Neither of us answered her. I was still looking at Myles.

"Thank you," I said.

He shook his head slightly, like the thanks wasn't necessary. "I have a proposition for you," he said. "If you're interested."

I waited.

"There's an internship opening at the firm. Contract dispute work, mostly — a case that's been running for eight months and needs someone who can read a brief without missing what's actually in it." He said it plainly, no softening in it. "Real work. Real expectations. I'm not offering it because of Layne, and I'm not offering it because of today. I'm offering it because I've read your Legal Methods submissions and you're better than most of my first-years."

Layne made a sound beside me that she converted, unconvincingly, into a cough.

"On those terms," I said.

"On those terms."

"Then yes."

He nodded once, like that was settled. He handed me a card — the firm's name embossed in clean serif type, his direct line handwritten underneath in ink that was still slightly fresh. "Monday. Eight o'clock. Don't be late."

He said goodbye to Layne, gave me one more of those careful, unreadable looks, and walked back into the restaurant.

Layne waited exactly three seconds.

"Okay," she said. "I need you to know that I have been waiting for that to happen for approximately four years."

"Don't."

"I'm just saying—"

"Layne."

She held up both hands. But she was smiling, and she didn't bother to hide it.

I looked down at the card in my hand. The ink on his number was clean and precise, each digit exactly spaced.

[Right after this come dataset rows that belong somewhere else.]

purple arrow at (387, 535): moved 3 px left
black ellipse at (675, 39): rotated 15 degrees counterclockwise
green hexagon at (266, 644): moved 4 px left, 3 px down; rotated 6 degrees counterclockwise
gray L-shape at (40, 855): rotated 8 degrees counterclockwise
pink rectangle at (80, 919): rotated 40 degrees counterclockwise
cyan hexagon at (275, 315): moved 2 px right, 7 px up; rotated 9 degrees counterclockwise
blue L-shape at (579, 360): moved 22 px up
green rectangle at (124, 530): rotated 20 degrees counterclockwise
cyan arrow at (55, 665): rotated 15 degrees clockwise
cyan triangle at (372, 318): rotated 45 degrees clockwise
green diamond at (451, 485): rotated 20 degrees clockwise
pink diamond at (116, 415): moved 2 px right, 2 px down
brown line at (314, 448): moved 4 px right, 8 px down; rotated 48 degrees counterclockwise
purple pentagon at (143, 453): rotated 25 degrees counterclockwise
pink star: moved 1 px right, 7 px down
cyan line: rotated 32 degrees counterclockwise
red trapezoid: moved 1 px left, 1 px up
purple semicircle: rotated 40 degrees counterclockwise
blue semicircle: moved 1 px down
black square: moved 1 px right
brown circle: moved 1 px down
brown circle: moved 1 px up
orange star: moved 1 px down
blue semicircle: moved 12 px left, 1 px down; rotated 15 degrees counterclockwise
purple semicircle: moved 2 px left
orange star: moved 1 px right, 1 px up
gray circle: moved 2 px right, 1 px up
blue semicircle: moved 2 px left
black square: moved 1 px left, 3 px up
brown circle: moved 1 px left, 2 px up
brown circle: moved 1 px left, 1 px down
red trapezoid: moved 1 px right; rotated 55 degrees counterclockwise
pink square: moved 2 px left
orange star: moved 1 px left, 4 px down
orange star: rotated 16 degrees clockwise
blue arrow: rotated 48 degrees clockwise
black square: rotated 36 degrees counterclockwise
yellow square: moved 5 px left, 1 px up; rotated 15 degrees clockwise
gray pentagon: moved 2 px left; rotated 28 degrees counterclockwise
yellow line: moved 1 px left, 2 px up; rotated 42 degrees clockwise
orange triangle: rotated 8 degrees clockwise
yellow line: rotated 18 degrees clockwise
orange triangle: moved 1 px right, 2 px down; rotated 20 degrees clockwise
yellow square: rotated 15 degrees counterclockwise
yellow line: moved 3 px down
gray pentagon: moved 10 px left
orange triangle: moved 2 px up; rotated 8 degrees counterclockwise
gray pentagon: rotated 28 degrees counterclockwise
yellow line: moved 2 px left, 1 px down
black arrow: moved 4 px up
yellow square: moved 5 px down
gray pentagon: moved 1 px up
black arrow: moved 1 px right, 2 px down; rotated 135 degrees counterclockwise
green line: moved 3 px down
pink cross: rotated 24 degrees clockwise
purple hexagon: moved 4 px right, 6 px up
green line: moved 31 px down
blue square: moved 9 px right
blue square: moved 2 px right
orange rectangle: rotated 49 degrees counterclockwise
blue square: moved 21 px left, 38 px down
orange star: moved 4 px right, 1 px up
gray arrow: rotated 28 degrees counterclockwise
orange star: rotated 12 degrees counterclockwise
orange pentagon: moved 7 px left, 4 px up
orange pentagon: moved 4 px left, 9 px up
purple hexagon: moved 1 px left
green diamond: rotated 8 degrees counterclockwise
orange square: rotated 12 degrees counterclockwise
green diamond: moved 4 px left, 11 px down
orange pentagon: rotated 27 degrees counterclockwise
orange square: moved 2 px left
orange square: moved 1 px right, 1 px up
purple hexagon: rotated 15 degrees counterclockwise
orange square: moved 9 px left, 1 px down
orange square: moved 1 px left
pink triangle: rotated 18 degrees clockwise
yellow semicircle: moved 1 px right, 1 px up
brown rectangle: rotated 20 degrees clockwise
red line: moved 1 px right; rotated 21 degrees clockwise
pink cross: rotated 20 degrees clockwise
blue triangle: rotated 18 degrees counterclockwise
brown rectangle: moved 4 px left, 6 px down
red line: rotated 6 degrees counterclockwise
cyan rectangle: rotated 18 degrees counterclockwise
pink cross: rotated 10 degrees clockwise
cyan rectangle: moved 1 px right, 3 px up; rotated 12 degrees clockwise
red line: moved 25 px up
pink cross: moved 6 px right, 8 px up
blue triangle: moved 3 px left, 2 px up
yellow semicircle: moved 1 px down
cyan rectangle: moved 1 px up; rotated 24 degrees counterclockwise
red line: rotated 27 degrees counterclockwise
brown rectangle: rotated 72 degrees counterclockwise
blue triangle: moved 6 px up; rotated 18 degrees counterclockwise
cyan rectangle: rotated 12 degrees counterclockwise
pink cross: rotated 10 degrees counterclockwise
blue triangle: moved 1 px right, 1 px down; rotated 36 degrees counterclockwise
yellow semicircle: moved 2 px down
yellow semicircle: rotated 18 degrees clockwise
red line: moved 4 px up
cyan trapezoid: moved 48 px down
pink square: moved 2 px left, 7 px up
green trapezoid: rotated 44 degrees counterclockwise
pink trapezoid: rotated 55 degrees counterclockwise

I turned it over once, then slid it into my coat pocket.

The city moved around us — indifferent, loud, entirely itself.

I thought about Monday. About real work and real expectations and a case that had been running for eight months. About the way he'd said *you're better than most of my first-years* without making it a compliment, just a fact he was reporting.

I thought about the look on his face when he walked through that door.

I didn't examine any of it too closely. Not yet.

But I kept my hand in my coat pocket, fingers resting against the edge of the card, all the way home.